Manish K. Pandey | January 2016 Issue | The Dollar Business |
Traditionally, businesses in Africa have behaved like ‘caterpillars’ – humdrum, slow-moving and easy to step on. Conditions are still somewhat similar, but change is creeping in fast. Although the place is still financially challenged, it’s no doubt one of the hottest markets today. While exports from Africa are growing at 6.1% (faster than any other region in the world), imports are expanding even faster – twice as fast as exports – averaging 13.8% per year. Perhaps Africa is eating more than it can cook – but isn’t that a wonderful piece of news for every dollar investor?
Every single country of this 54-nation bloc provides a array of opportunities to both exporters and importers. A case in point is Ethiopia. This country, situated in the Horn of Africa (one of the most complex and conflicted regions of the world), is an excellent example of how Africa has changed over the last 10 years. What also charms investors is the fact that share of African suppliers in the continent’s inter-country imports (when taken as a ratio of imports from outside the continent) has been constantly falling.
Modernisation and structural transformation is happening across Africa at a very fast pace and has enhanced the continent’s long-term growth prospects. “Many African countries have improved their investment climate and conditions for doing business, which enhance long-term growth prospects. Benin, Côte d’Ivoire, the Democratic Republic of the Congo (DRC), Senegal and Togo are even in the top ten countries worldwide with the most reforms making it easier to do business,” states a joint report by OECD, UNDP and African Development Bank. Result: Foreign investments are expected to reach $73.5 billion in 2015, underpinned by increasing greenfield investment from China, India and South Africa.

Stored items
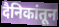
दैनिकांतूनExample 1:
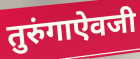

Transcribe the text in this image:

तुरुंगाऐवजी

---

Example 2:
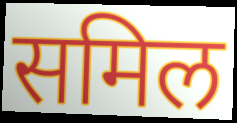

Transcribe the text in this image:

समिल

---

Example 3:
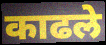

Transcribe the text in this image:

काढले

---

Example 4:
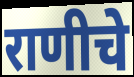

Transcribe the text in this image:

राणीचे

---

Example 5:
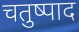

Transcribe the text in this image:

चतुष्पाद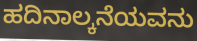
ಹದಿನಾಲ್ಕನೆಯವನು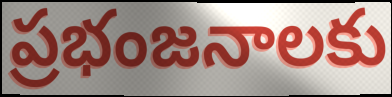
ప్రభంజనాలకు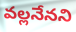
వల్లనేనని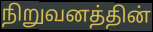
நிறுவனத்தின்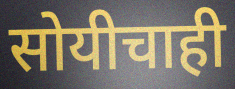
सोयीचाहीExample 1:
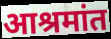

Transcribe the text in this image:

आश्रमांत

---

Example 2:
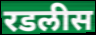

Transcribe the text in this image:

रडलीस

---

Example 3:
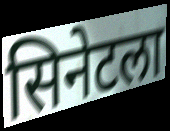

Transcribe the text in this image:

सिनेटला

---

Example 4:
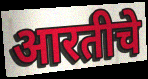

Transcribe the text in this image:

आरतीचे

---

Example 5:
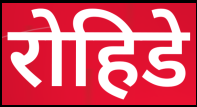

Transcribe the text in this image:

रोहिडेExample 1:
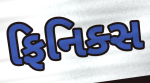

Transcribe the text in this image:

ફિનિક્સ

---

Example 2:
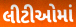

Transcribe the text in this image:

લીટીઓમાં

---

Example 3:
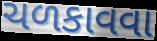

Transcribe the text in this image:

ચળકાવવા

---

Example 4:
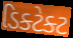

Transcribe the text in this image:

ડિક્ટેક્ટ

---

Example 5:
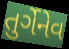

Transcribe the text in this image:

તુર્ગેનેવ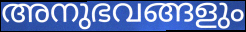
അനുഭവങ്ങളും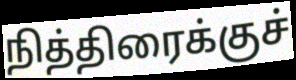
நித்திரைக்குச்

REQUIREMENTS – Continue the article on Africa's growing trade and investment, picking up after its last sentence.

TASK RESPONSE –
When it comes to India and Africa, the relationship too has entered a new era. The trade between the two nations has grown at a robust 31.8% annually over the last decade. Sounds great! But if one looks at the micro canvas, this number appears small. Despite an increase in India’s exports to Africa over time, India’s share in the import basket of biggest importers in Africa is still marginal. For instance, India accounts for a paltry 1.7% share in Algeria’s total imports; 3% share in Angola’s total imports; 3.6% share in Egypt’s total imports; 1% share in Morocco’s total imports, 4.3% share in South Africa’s total imports, 3.4% share in Nigeria’s total imports, and so on.
Modernisation and structural transformation is happening across Africa at a very fast pace and has enhanced the continent’s long-term growth prospects.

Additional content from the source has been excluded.